The airport closer to the southern tip of the island in the Indian Ocean is presently being used for handling chartered tourist flights from Russia and some countries from Central Asia.

The airport is in close proximity to the China-run harbour in Hambantota – one of the Chinese government’s major infrastructure projects under its ambitious Belt and Road Initiative (BRI), just like Gwadar in Pakistan and Djibouti in East Africa.

Unable to repay a huge Chinese loan of about $1.263 billion, Sri Lanka was forced to hand over the port on a 99-year lease to China Merchants Port Holdings which turned out to be a classic example of ‘debt trap diplomacy’ which focused on cornering countries with loans and seizing strategic assets after they cannot repay.

Since the debt swap, China has attempted to use the port for vessels carrying controversial operations.

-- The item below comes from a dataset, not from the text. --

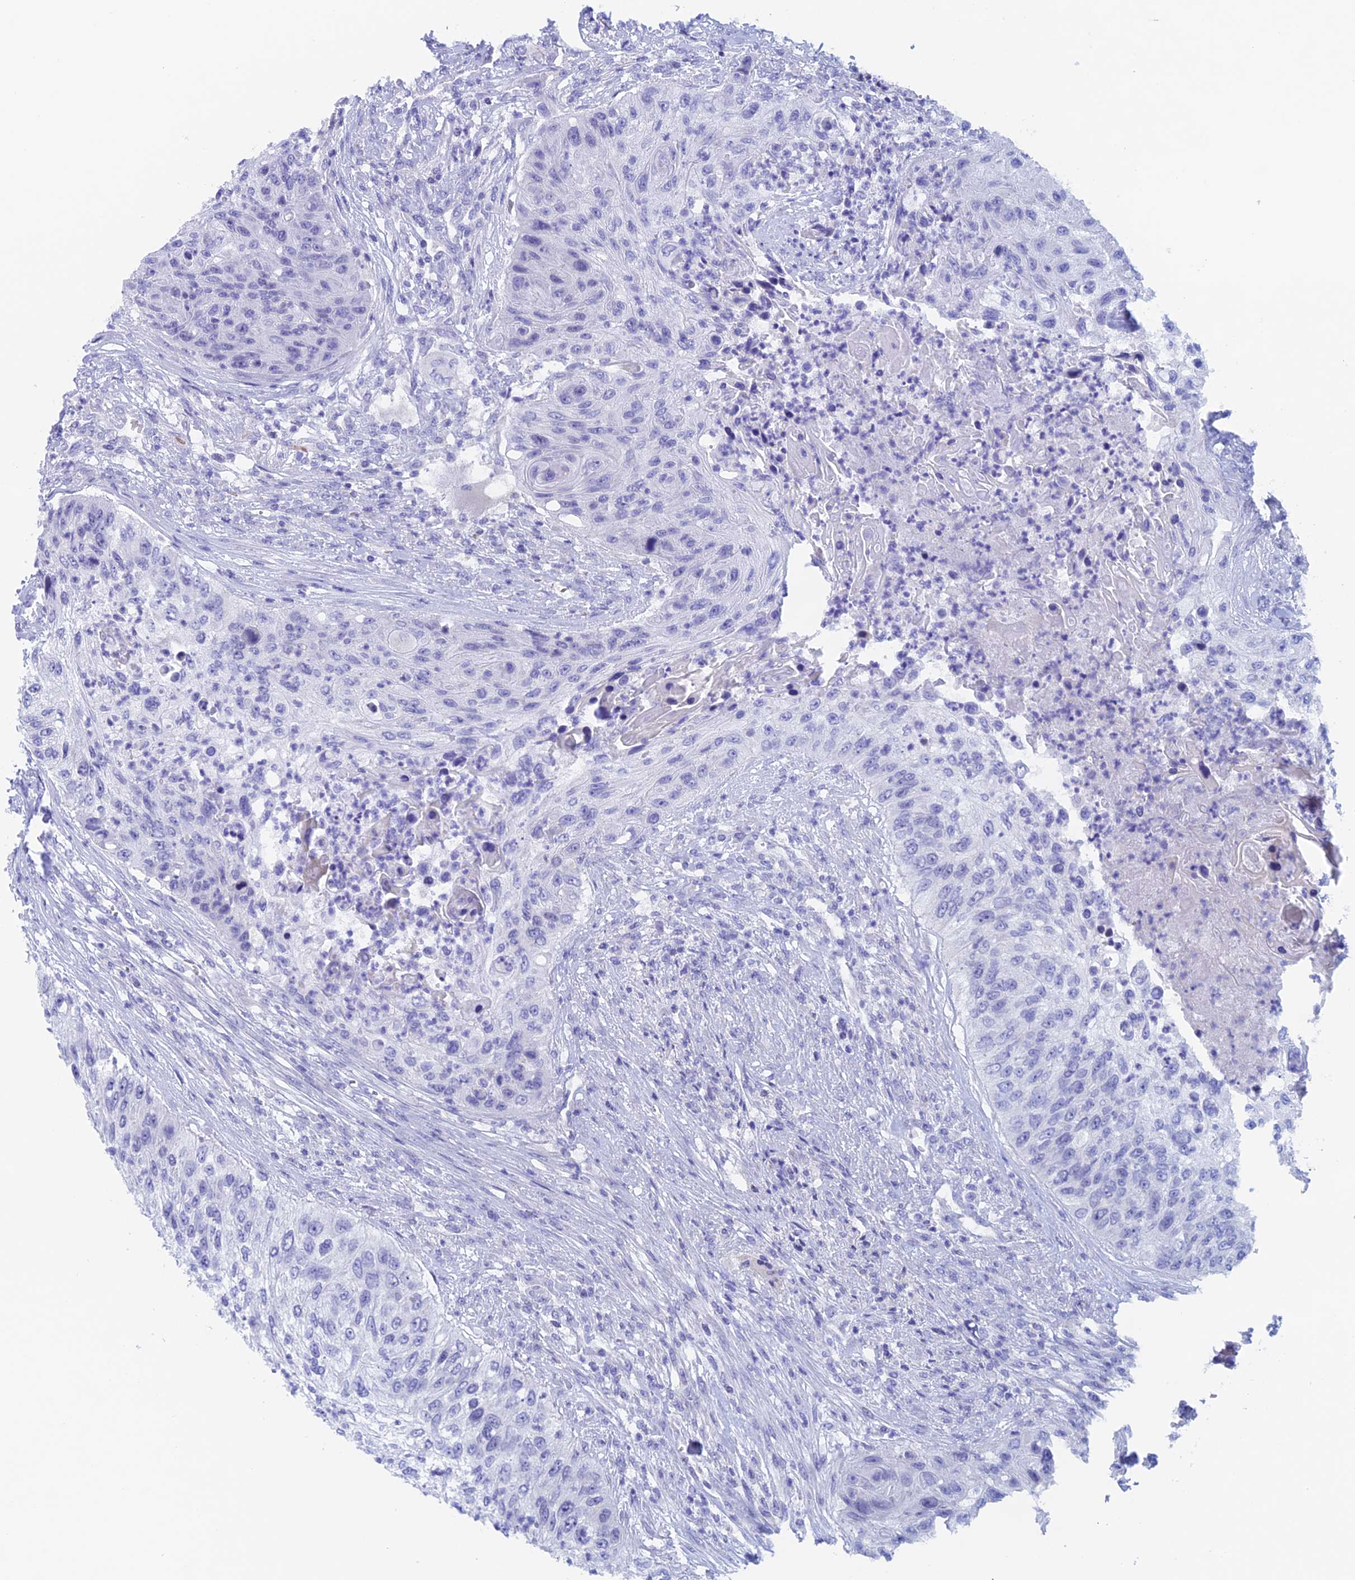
{"staining": {"intensity": "negative", "quantity": "none", "location": "none"}, "tissue": "urothelial cancer", "cell_type": "Tumor cells", "image_type": "cancer", "snomed": [{"axis": "morphology", "description": "Urothelial carcinoma, High grade"}, {"axis": "topography", "description": "Urinary bladder"}], "caption": "DAB immunohistochemical staining of high-grade urothelial carcinoma displays no significant expression in tumor cells.", "gene": "PSMC3IP", "patient": {"sex": "female", "age": 60}}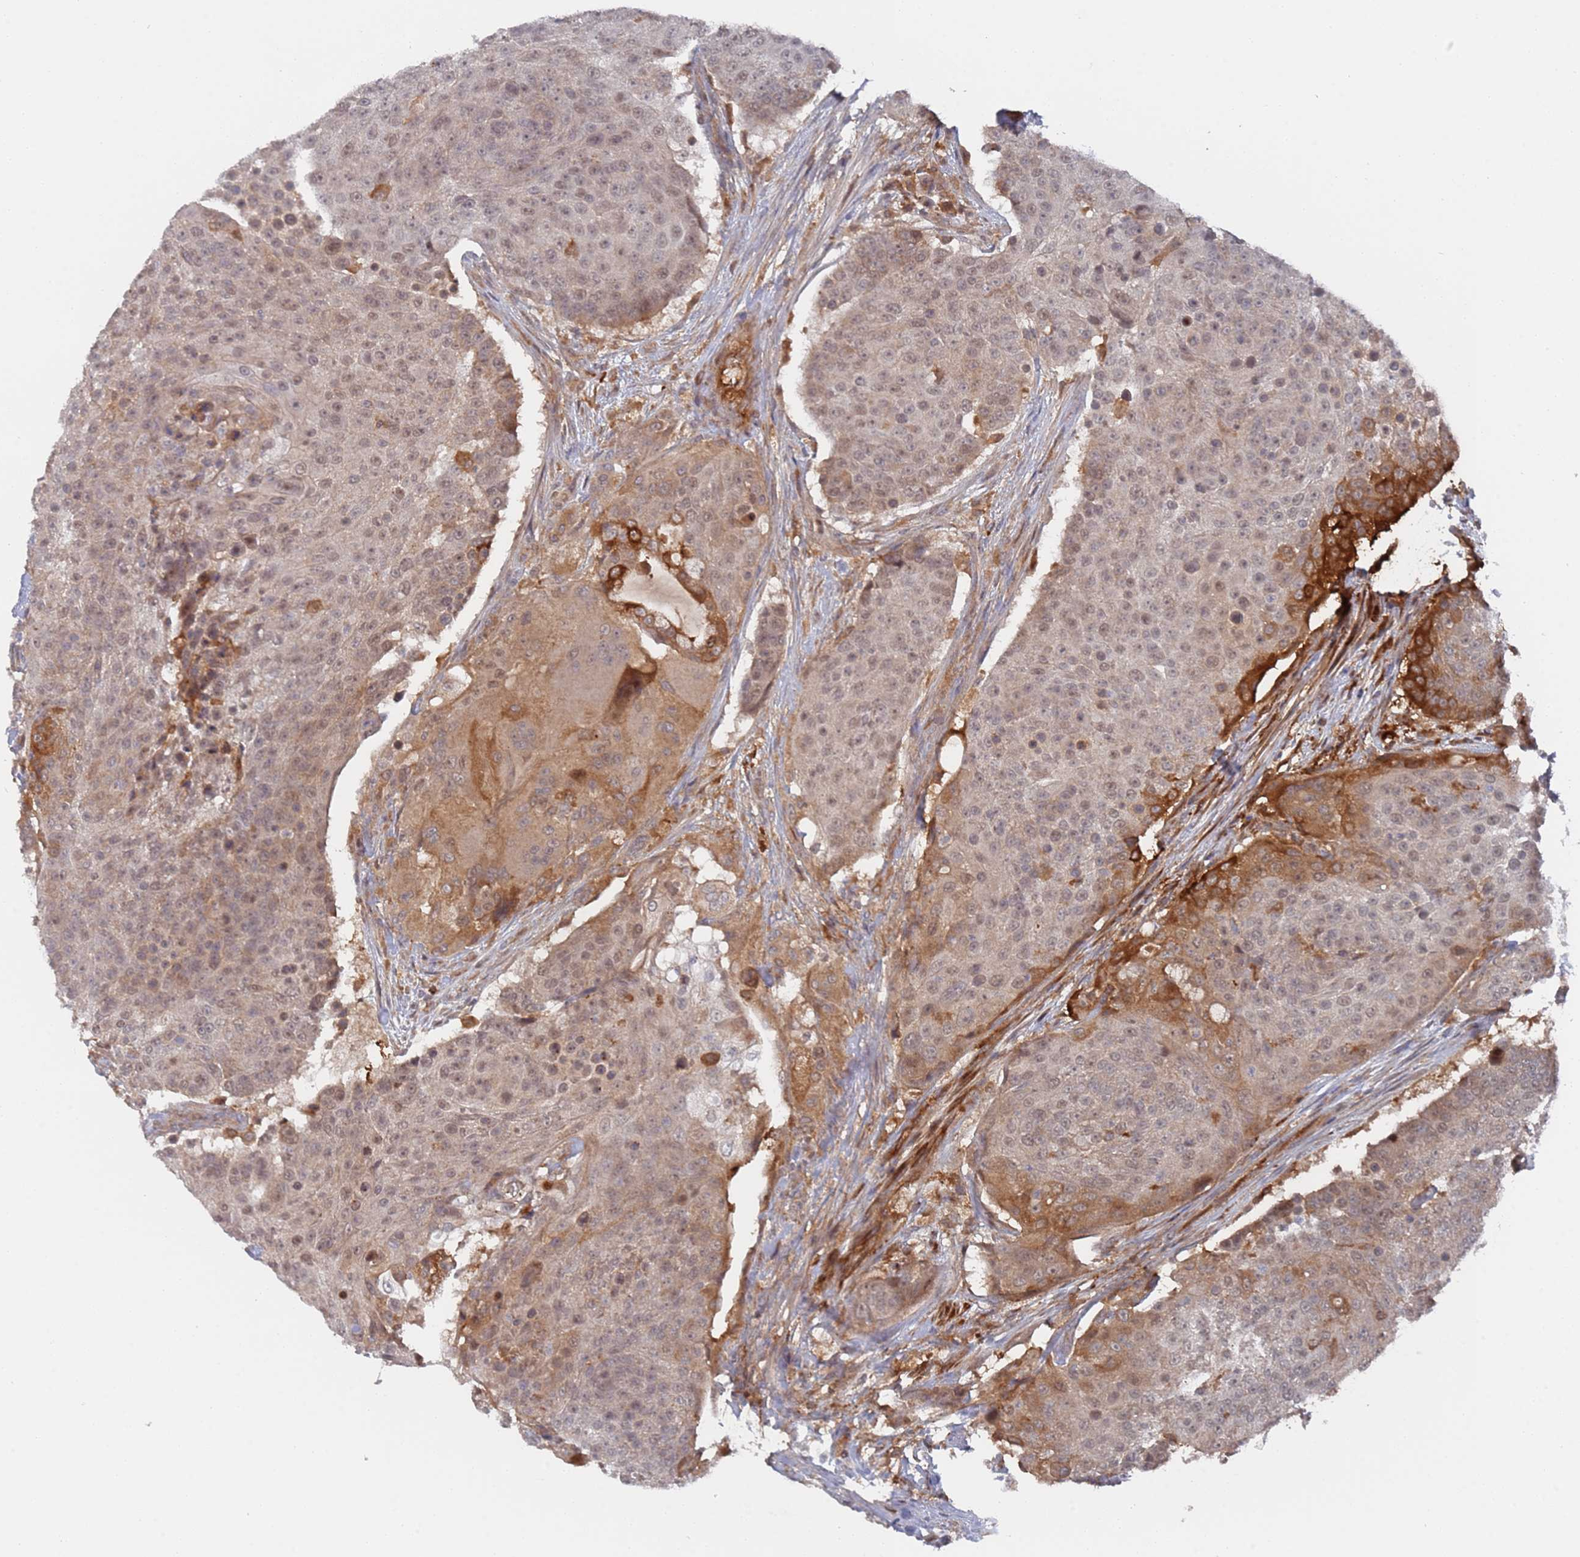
{"staining": {"intensity": "weak", "quantity": "25%-75%", "location": "cytoplasmic/membranous,nuclear"}, "tissue": "urothelial cancer", "cell_type": "Tumor cells", "image_type": "cancer", "snomed": [{"axis": "morphology", "description": "Urothelial carcinoma, High grade"}, {"axis": "topography", "description": "Urinary bladder"}], "caption": "Human urothelial cancer stained with a brown dye demonstrates weak cytoplasmic/membranous and nuclear positive staining in about 25%-75% of tumor cells.", "gene": "DDX60", "patient": {"sex": "female", "age": 63}}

In April 2021, Sri Lanka asked a China-bound cargo ship to leave the strategic Hambantota port after it was found to be carrying radioactive uranium without declaring it to the Lankan authorities.

In August 2022, both India and the US expressed strong protest against the entry of the controversial Chinese navy vessel ‘Yuan Wang 5’ into Hambantota Port.

Amidst continuous protest against China’s attempts to bring down research vessels to Lankan waters, the Ranil Wickremesinghe government temporarily banned allowing research vessels citing “security threats” to the Indian Ocean region.

Suffered by continuous perilous impacts on its economy which includes the Easter Sunday attacks, the Covid-19 pandemic and the international financial crisis, Sri Lanka in May 2022 became the first Asian lower-middle-income country to default on its sovereign debt in two decades.

The island nation declared a debt default on over USD 51 billion in foreign loans out of which 52 per cent is owed to China, the largest lender.

Amidst the unprecedented financial crisis faced since 1948 independence, India came to the rescue of its southern neighbour with Lines of Credit worth over USD 4 billion in different sectors, including the supply of essentials such as petroleum, fertilisers, medicine, development of railways, infrastructure, defence sector and renewable energy.

India also took the initiative with other bilateral creditors like Japan and the Paris Club to speed up the debt restructuring process, the action which helped the country to secure an International Monetary Fund (IMF) conditional bailout package of nearly $ 3 billion for three years.